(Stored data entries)
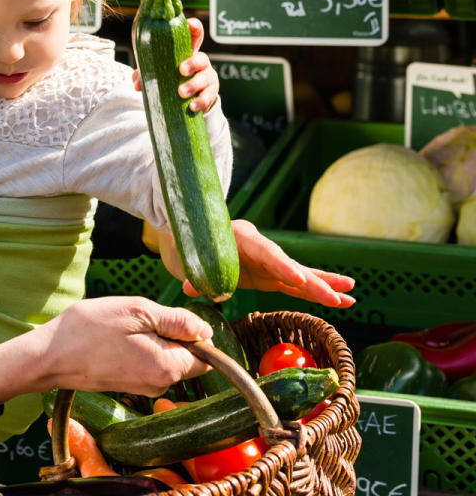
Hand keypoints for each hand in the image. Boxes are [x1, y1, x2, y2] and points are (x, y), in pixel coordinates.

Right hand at [0, 296, 213, 403]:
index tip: (165, 318)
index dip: (193, 332)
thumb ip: (176, 321)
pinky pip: (147, 363)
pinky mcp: (128, 385)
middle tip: (138, 319)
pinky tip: (114, 339)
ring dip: (151, 339)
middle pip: (186, 357)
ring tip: (121, 328)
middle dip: (170, 334)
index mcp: (168, 367)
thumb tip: (205, 330)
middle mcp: (160, 384)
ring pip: (165, 358)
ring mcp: (143, 387)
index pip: (206, 355)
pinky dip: (138, 348)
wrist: (49, 356)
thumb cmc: (89, 330)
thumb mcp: (136, 311)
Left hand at [132, 17, 218, 113]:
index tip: (190, 24)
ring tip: (182, 93)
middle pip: (202, 58)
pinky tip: (192, 106)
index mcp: (188, 53)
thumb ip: (146, 74)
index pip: (195, 35)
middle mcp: (201, 63)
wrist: (187, 100)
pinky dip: (200, 101)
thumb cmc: (171, 79)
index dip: (194, 27)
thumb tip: (137, 83)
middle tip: (181, 70)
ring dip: (194, 84)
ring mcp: (207, 77)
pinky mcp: (211, 93)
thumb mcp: (159, 73)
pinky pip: (209, 96)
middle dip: (193, 63)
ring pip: (206, 78)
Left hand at [147, 219, 355, 307]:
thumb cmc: (191, 247)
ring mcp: (268, 261)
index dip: (281, 264)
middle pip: (288, 264)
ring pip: (299, 274)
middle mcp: (260, 247)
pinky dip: (315, 292)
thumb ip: (194, 273)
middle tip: (334, 295)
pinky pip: (296, 284)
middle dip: (311, 281)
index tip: (297, 278)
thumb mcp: (189, 258)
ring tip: (350, 296)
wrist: (191, 239)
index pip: (264, 251)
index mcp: (241, 237)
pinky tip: (341, 300)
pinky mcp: (270, 275)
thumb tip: (190, 288)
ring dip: (324, 286)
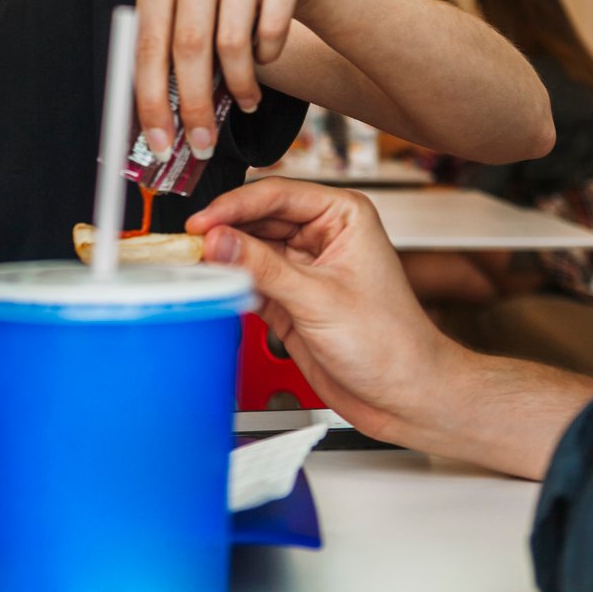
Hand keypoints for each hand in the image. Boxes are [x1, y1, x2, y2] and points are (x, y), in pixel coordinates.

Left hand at [134, 0, 321, 159]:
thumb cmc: (223, 6)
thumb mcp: (187, 17)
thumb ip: (167, 59)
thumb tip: (155, 130)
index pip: (148, 42)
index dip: (152, 100)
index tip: (160, 143)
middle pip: (190, 45)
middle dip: (196, 105)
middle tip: (203, 142)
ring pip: (233, 43)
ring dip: (239, 86)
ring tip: (245, 100)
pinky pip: (274, 30)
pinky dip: (268, 56)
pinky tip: (265, 53)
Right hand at [188, 180, 451, 440]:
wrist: (404, 396)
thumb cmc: (392, 343)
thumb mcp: (319, 299)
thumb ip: (264, 268)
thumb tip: (218, 240)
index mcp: (342, 215)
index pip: (277, 195)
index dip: (234, 205)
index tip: (202, 221)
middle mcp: (322, 235)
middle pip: (257, 218)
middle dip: (224, 230)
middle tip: (188, 244)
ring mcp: (303, 267)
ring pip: (249, 248)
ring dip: (223, 257)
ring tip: (194, 263)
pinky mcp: (289, 298)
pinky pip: (249, 279)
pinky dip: (230, 282)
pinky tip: (213, 284)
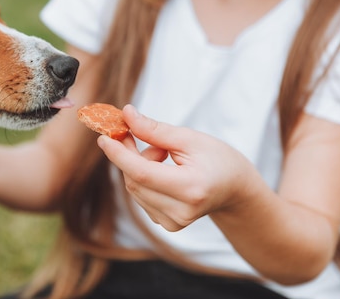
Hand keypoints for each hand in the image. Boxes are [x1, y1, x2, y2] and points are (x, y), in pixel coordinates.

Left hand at [97, 105, 255, 231]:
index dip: (119, 154)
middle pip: (135, 180)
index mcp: (191, 188)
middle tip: (131, 131)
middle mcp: (182, 212)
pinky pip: (141, 196)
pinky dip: (144, 179)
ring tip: (163, 154)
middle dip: (127, 153)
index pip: (142, 173)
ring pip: (134, 188)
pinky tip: (163, 171)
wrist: (235, 188)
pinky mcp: (168, 225)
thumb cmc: (217, 158)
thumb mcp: (189, 138)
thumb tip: (126, 115)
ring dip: (138, 165)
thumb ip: (154, 130)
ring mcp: (174, 222)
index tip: (104, 137)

* _Work item_:
Above are the records. Identify each line that contains the word "Left".

* _Written answer_:
Left hand at [132, 17, 218, 113]:
Left hand at [147, 219, 355, 307]:
Left hand at [134, 0, 321, 159]:
Left hand at [97, 105, 255, 231]:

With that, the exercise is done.